■ **Exercise**
Set down, word for word, the portion of the 24th Street passage below that falls between "It's like that" and "well as taquerias.", inclusive.

■ **Provided passage**
● ● ●
It's like that along the initial five blocks of 24th Street, from Potrero Avenue on the east up to Valencia Street. Yet just a little farther up 24th, in the eight blocks between Guerrero and Douglass Streets, it's as if you had crossed an international border, from a Third World country into affluent America. The upper area is also crowded, but primarily with hip, relatively free-spending Anglos. Clothing stores display, not inexpensive work clothes, but the latest in trendy fashions. Residents eat in restaurants featuring continental cuisine and snack in pizzerias as well as taquerias.

Lower 24th Street is noisy with talk and laughter and Latin music. The doors of many establishments are wide open, whatever the season, the sounds from inside drifting out to mix with those on the street. Don't miss the bold, colorful murals on the exterior walls of several buildings, and the excellent contemporary Latino art and crafts at the Galleria de la Raza on the corner of Bryant Street.

Hungry? Numerous restaurants and cafes offer moderately priced Salvadorean dishes, and Mexican, Nicaraguan, Cuban, Puerto Rican, Peruvian and more. Lots of snacks available, too, including the iced mango and tamarindo fruit bars - "Delicias de Michoacan" - sold from push carts by street vendors.

Tired? You can rest on the benches in a mini-park just across the street from the Galleria de la Raza, or in the bricked plaza a few blocks away atop the Bay Area Rapid Transit system's 24th Street station, where the district's principal street, Mission, intersects with 24th. The intersection is the crossroads of the district, the plaza its most lively spot. It's invariably full of people, frequently including people who mount soapboxes to proclaim the merits of any number of causes, some good, some bad, but all the subject of heated, heartfelt oratory.

The shift from Latino to Anglo comes four blocks up the street, in another flat area just beyond a short, hilly residential section. This is English-speaking territory: Coffee and doughnuts available 24 hours a day at a shop on the corner of Church, liquor stores offering premium wines and beers from around the world. Delicatessens, Irish bars. Pizza, gourmet ice cream, chocolates, cheeses, "natural foods," sushi, bagel and knish shops. Hometown newspaper stands, boutiques, new and used bookstores. And people, lots of people. Lots of restaurants, too, some as inexpensive as those on lower 24th Street.
● ● ●
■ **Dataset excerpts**

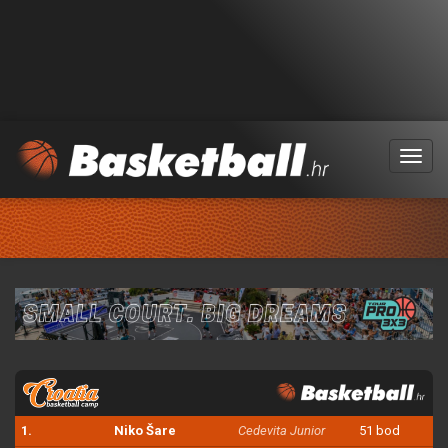
Menu
1.
Niko Šare
Cedevita Junior
51 bod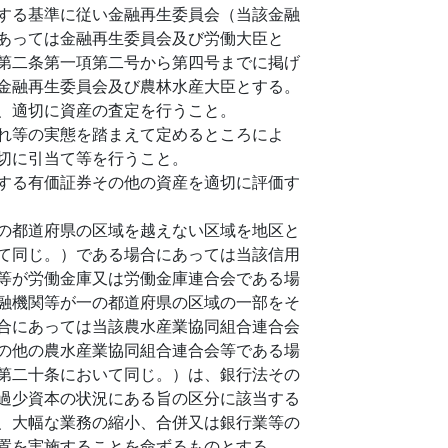
する基準に従い金融再生委員会（当該金融
あっては金融再生委員会及び労働大臣と
第二条第一項第二号から第四号までに掲げ
金融再生委員会及び農林水産大臣とする。
、適切に資産の査定を行うこと。
れ等の実態を踏まえて定めるところによ
切に引当て等を行うこと。
する有価証券その他の資産を適切に評価す
の都道府県の区域を越えない区域を地区と
て同じ。）である場合にあっては当該信用
等が労働金庫又は労働金庫連合会である場
融機関等が一の都道府県の区域の一部をそ
合にあっては当該農水産業協同組合連合会
の他の農水産業協同組合連合会等である場
第二十条において同じ。）は、銀行法その
過少資本の状況にある旨の区分に該当する
、大幅な業務の縮小、合併又は銀行業等の
置を実施することを命ずるものとする。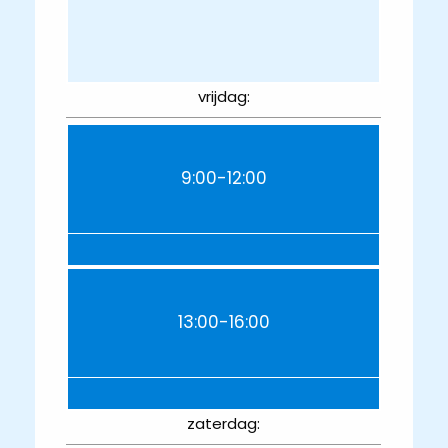
vrijdag:
9:00-12:00
13:00-16:00
zaterdag: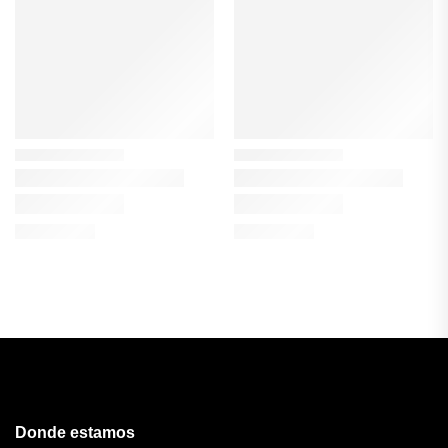
Donde estamos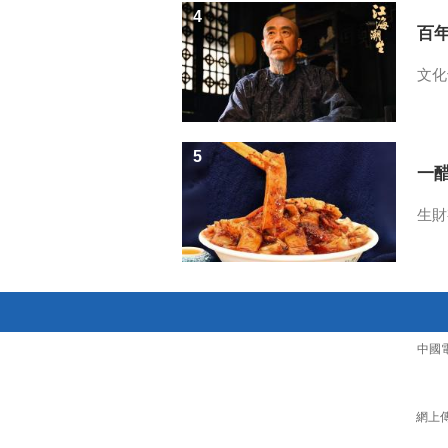
4
百
文化
5
一醋
生財
中國
網上傳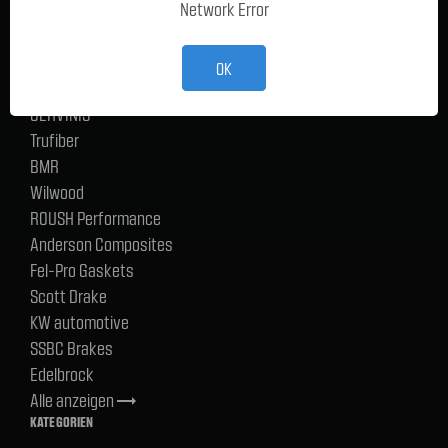
Network Error
Ford Performance Racing Parts
TMI Products
Holley
OK
ACP
CERVINIS
Trufiber
BMR
Wilwood
ROUSH Performance
Anderson Composites
Fel-Pro Gaskets
Scott Drake
KW automotive
SSBC Brakes
Edelbrock
Alle anzeigen
trending_flat
KATEGORIEN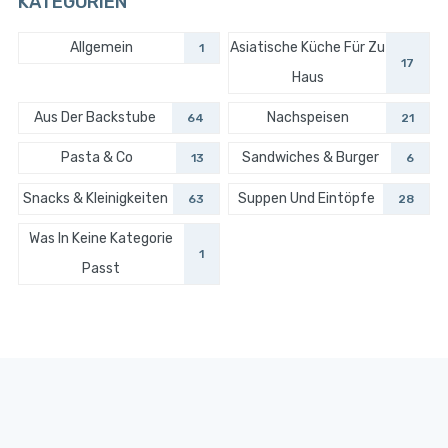
KATEGORIEN
Allgemein
Asiatische Küche Für Zu
1
17
Haus
Aus Der Backstube
Nachspeisen
64
21
Pasta & Co
Sandwiches & Burger
13
6
Snacks & Kleinigkeiten
Suppen Und Eintöpfe
63
28
Was In Keine Kategorie
1
Passt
● ● ●
■ **Written solution**
It's like that along the initial five blocks of 24th Street, from Potrero Avenue on the east up to Valencia Street. Yet just a little farther up 24th, in the eight blocks between Guerrero and Douglass Streets, it's as if you had crossed an international border, from a Third World country into affluent America. The upper area is also crowded, but primarily with hip, relatively free-spending Anglos. Clothing stores display, not inexpensive work clothes, but the latest in trendy fashions. Residents eat in restaurants featuring continental cuisine and snack in pizzerias as well as taquerias.